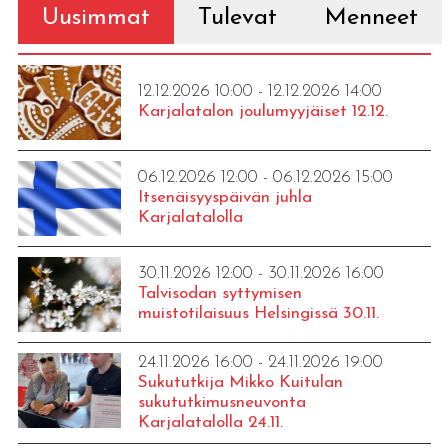
Uusimmat
Tulevat
Menneet
12.12.2026 10:00 - 12.12.2026 14:00
Karjalatalon joulumyyjäiset 12.12.
06.12.2026 12:00 - 06.12.2026 15:00
Itsenäisyyspäivän juhla
Karjalatalolla
30.11.2026 12:00 - 30.11.2026 16:00
Talvisodan syttymisen
muistotilaisuus Helsingissä 30.11.
24.11.2026 16:00 - 24.11.2026 19:00
Sukututkija Mikko Kuitulan
sukututkimusneuvonta
Karjalatalolla 24.11.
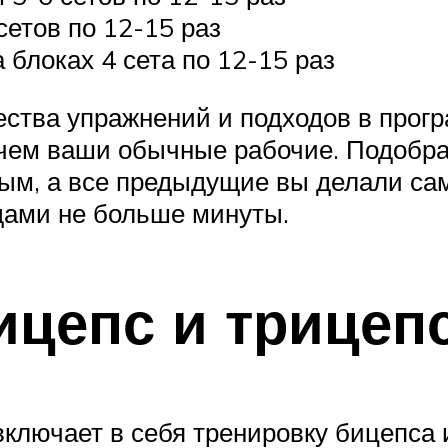
сетов по 12-15 раз
 блоках 4 сета по 12-15 раз
чества упражнений и подходов в прог
чем ваши обычные рабочие. Подобрат
ным, а все предыдущие вы делали сам
дами не больше минуты.
ицепс и трицеп
ключает в себя тренировку бицепса и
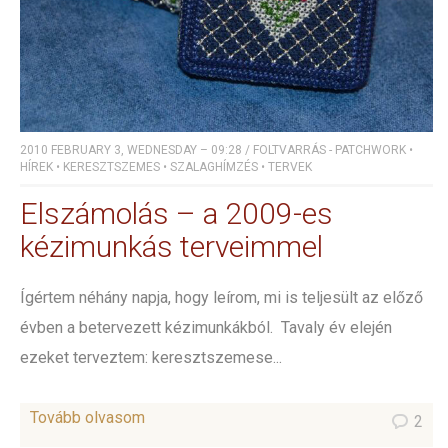
2010 FEBRUARY 3, WEDNESDAY – 09:28
/
FOLTVARRÁS - PATCHWORK
•
HÍREK
•
KERESZTSZEMES
•
SZALAGHÍMZÉS
•
TERVEK
Elszámolás – a 2009-es
kézimunkás terveimmel
Ígértem néhány napja, hogy leírom, mi is teljesült az előző
évben a betervezett kézimunkákból. Tavaly év elején
ezeket terveztem: keresztszemese...
Tovább olvasom
2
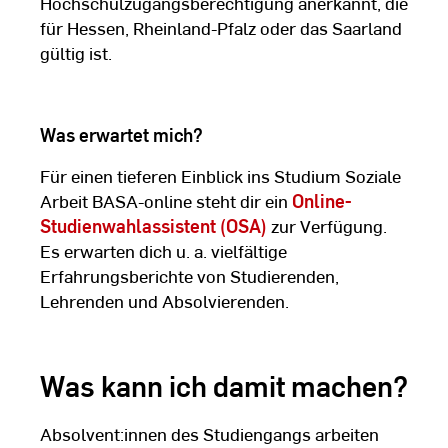
Hochschulzugangsberechtigung anerkannt, die
für Hessen, Rheinland-Pfalz oder das Saarland
gültig ist.
Was erwartet mich?
Für einen tieferen Einblick ins Studium Soziale
Arbeit BASA-online steht dir ein
Online-
Studienwahlassistent (OSA)
zur Verfügung.
Es erwarten dich u. a. vielfältige
Erfahrungsberichte von Studierenden,
Lehrenden und Absolvierenden.
Was kann ich damit machen?
Absolvent:innen des Studiengangs arbeiten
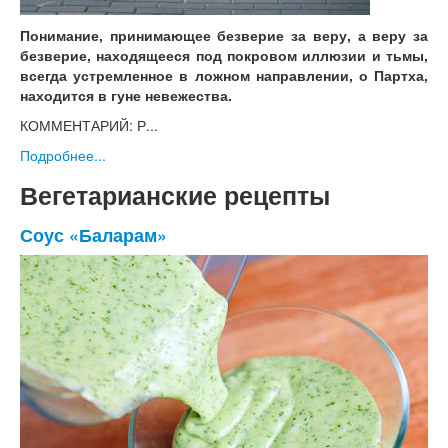
Понимание, принимающее безверие за веру, а веру за
безверие, находящееся под покровом иллюзии и тьмы,
всегда устремленное в ложном направлении, о Партха,
находится в гуне невежества.
КОММЕНТАРИЙ: Р...
Подробнее...
Вегетарианские рецепты
Соус «Баларам»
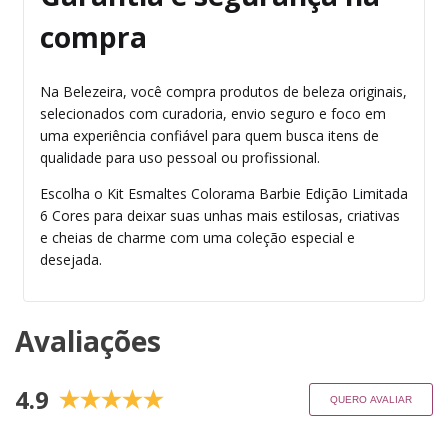
compra
Na Belezeira, você compra produtos de beleza originais,
selecionados com curadoria, envio seguro e foco em
uma experiência confiável para quem busca itens de
qualidade para uso pessoal ou profissional.
Escolha o Kit Esmaltes Colorama Barbie Edição Limitada
6 Cores para deixar suas unhas mais estilosas, criativas
e cheias de charme com uma coleção especial e
desejada.
Avaliações
4.9
QUERO AVALIAR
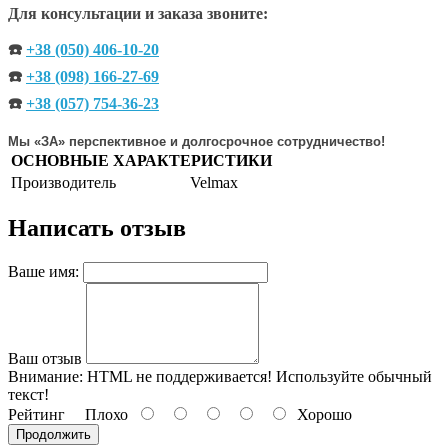
Для консультации и заказа звоните:
☎️
+38 (050) 406-10-20
☎️
+38 (098) 166-27-69
☎️
+38 (057) 754-36-23
Мы «ЗА» перспективное и долгосрочное сотрудничество!
ОСНОВНЫЕ ХАРАКТЕРИСТИКИ
Производитель
Velmax
Написать отзыв
Ваше имя:
Ваш отзыв
Внимание:
HTML не поддерживается! Используйте обычный
текст!
Рейтинг
Плохо
Хорошо
Продолжить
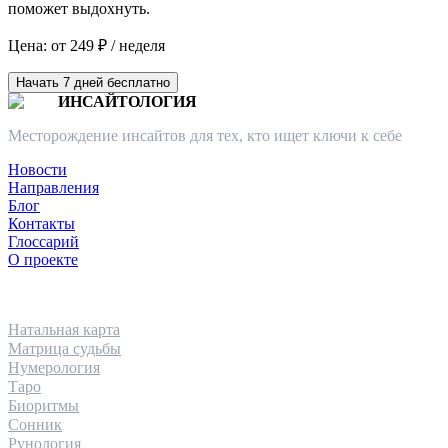
поможет выдохнуть.
Цена: от 249 ₽ / неделя
Начать 7 дней бесплатно
ИНСАЙТОЛОГИЯ
Месторождение инсайтов для тех, кто ищет ключи к себе
Новости
Направления
Блог
Контакты
Глоссарий
О проекте
НАПРАВЛЕНИЯ
Натальная карта
Матрица судьбы
Нумерология
Таро
Биоритмы
Сонник
Рунология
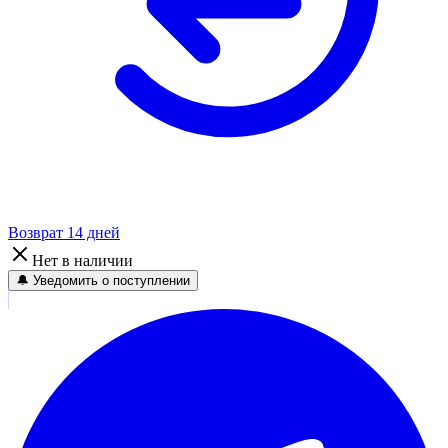
Возврат 14 дней
Нет в наличии
🔔 Уведомить о поступлении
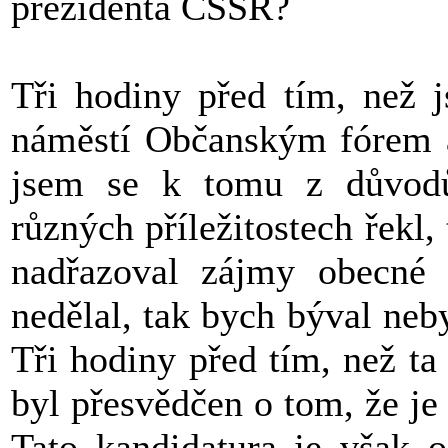
prezidenta ČSSR?
Tři hodiny před tím, než 
náměstí Občanským fórem a 
jsem se k tomu z důvodů,
různých příležitostech řekl,
nadřazoval zájmy obecné 
nedělal, tak bych býval neby
Tři hodiny před tím, než ta
byl přesvědčen o tom, že je
Tato kandidatura je však o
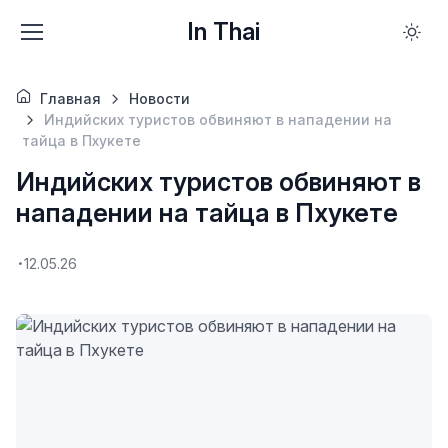
In Thai
Главная
Новости
Индийских туристов обвиняют в нападении на
тайца в Пхукете
Индийских туристов обвиняют в
нападении на тайца в Пхукете
12.05.26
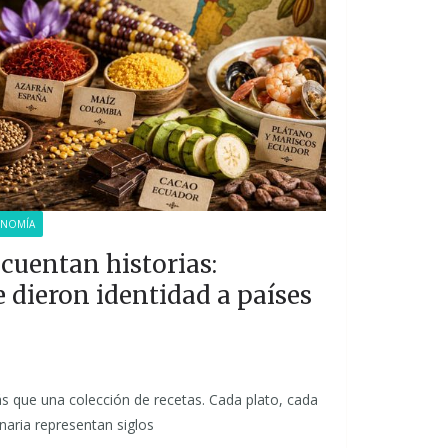
ONOMÍA
cuentan historias:
 dieron identidad a países
que una colección de recetas. Cada plato, cada
inaria representan siglos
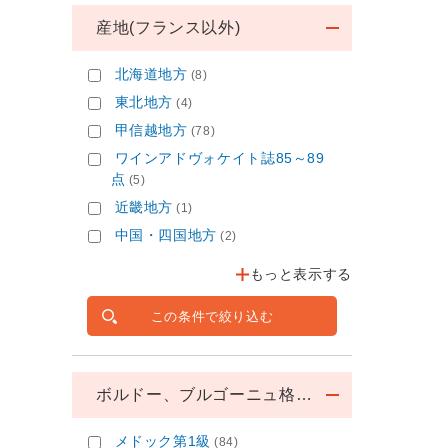
産地(フランス以外)
北海道地方
(8)
東北地方
(4)
甲信越地方
(78)
ワインアドヴォケイト誌85～89
点
(5)
近畿地方
(1)
中国・四国地方
(2)
もっと表示する
この条件で絞り込む
ボルドー、ブルゴーニュ格付け
メドック第1級
(84)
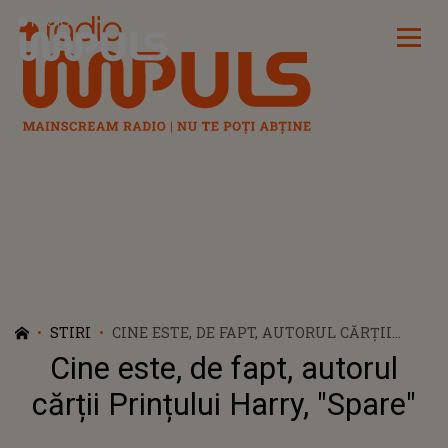
Radio Impuls
STIRI
CINE ESTE, DE FAPT, AUTORUL CĂRȚII
PRINȚULUI HARRY, "SPARE"
Cine este, de fapt, autorul
cărții Prințului Harry, "Spare"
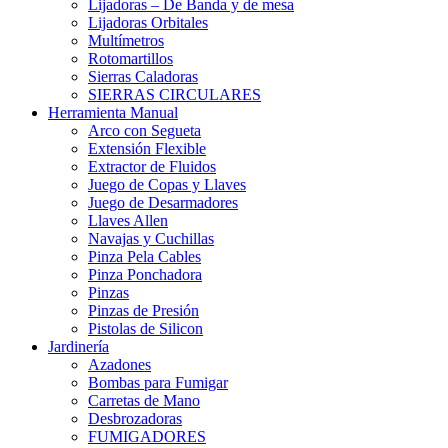
Lijadoras – De Banda y de mesa
Lijadoras Orbitales
Multímetros
Rotomartillos
Sierras Caladoras
SIERRAS CIRCULARES
Herramienta Manual
Arco con Segueta
Extensión Flexible
Extractor de Fluidos
Juego de Copas y Llaves
Juego de Desarmadores
Llaves Allen
Navajas y Cuchillas
Pinza Pela Cables
Pinza Ponchadora
Pinzas
Pinzas de Presión
Pistolas de Silicon
Jardinería
Azadones
Bombas para Fumigar
Carretas de Mano
Desbrozadoras
FUMIGADORES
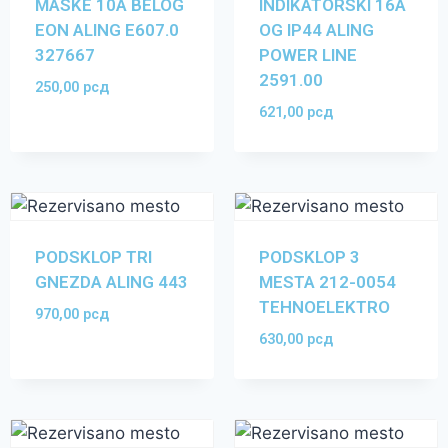
MASKE 10A BELOG
INDIKATORSKI 16A
EON ALING E607.0
OG IP44 ALING
327667
POWER LINE
2591.00
250,00
рсд
621,00
рсд
PODSKLOP TRI
PODSKLOP 3
GNEZDA ALING 443
MESTA 212-0054
TEHNOELEKTRO
970,00
рсд
630,00
рсд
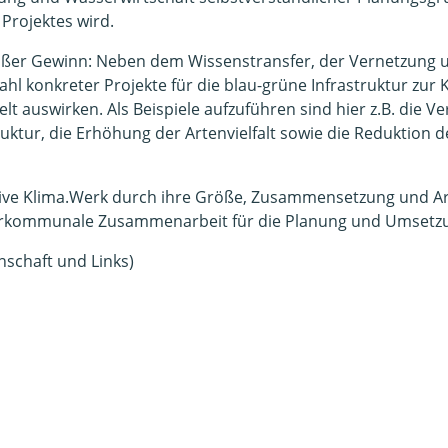
 Projektes wird.
 großer Gewinn: Neben dem Wissenstransfer, der Vernetzung
ahl konkreter Projekte für die blau-grüne Infrastruktur z
elt auswirken. Als Beispiele aufzuführen sind hier z.B. die
uktur, die Erhöhung der Artenvielfalt sowie die Reduktion
iative Klima.Werk durch ihre Größe, Zusammensetzung und 
terkommunale Zusammenarbeit für die Planung und Umsetzun
nschaft und Links)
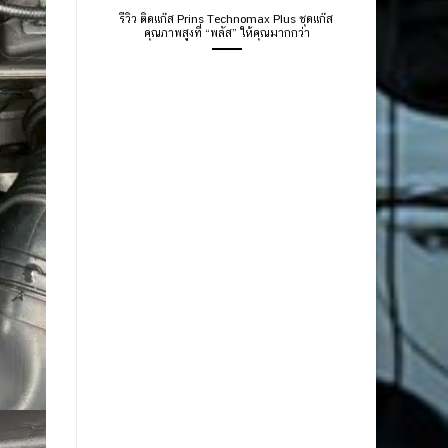
รีวิว ติดแก๊ส Prins Technomax Plus ชุดแก๊ส
คุณภาพสูงที่ “พลัส” ให้คุณมากกว่า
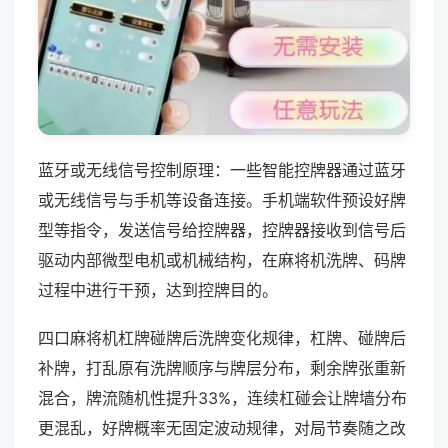
蓝牙或无线信号控制原理：一些智能控牌器通过蓝牙
或无线信号与手机等设备连接。手机端软件预设好牌
型等指令，发送信号给控牌器，控牌器接收到信号后
驱动内部微型电机或机械结构，在麻将机洗牌、码牌
过程中进行干预，达到控牌目的。
四口麻将机杠牌碰牌后洗牌变化规律，杠牌、碰牌后
补牌，打乱原有洗牌顺序与牌层分布，剩余牌张重新
混合，牌流随机性提升33%，连续杠碰会让牌墙分布
更混乱，好牌概率无固定波动规律，对局节奏随之改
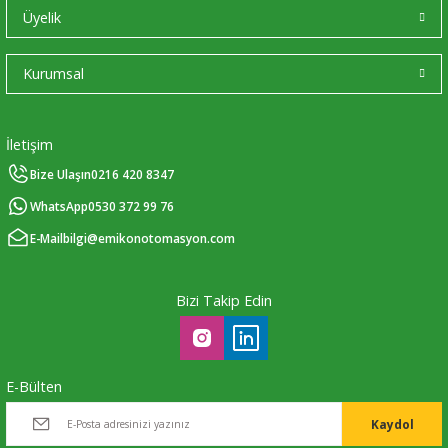
Üyelik
Kurumsal
İletişim
Bize Ulaşın
0216 420 8347
WhatsApp
0530 372 99 76
E-Mail
bilgi@emikonotomasyon.com
Bizi Takip Edin
E-Bülten
Kaydol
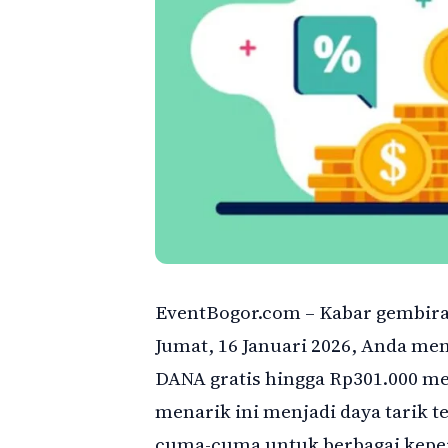
EventBogor.com – Kabar gembira 
Jumat, 16 Januari 2026, Anda m
DANA gratis hingga Rp301.000 me
menarik ini menjadi daya tarik t
cuma-cuma untuk berbagai keper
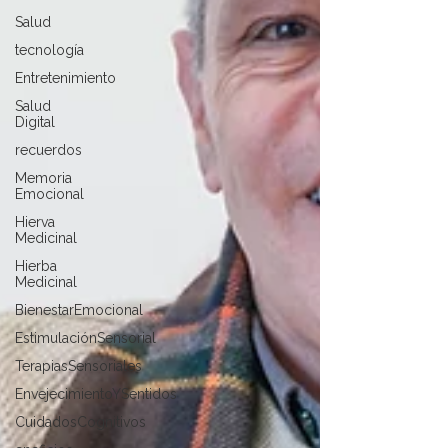
Salud
tecnología
Entretenimiento
Salud
Digital
recuerdos
Memoria
Emocional
Hierva
Medicinal
Hierba
Medicinal
BienestarEmocional
EstimulaciónSensorial
TerapiasSensoriales
EnvejecimientoYSentidos
CuidadosCognitivos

EXERCISE OBJECTIVE: Where the string "Индийских" appears in a line of the listing, copy that line.

WRITTEN SOLUTION:
Индийских туристов обвиняют в нападении на
Индийских туристов обвиняют в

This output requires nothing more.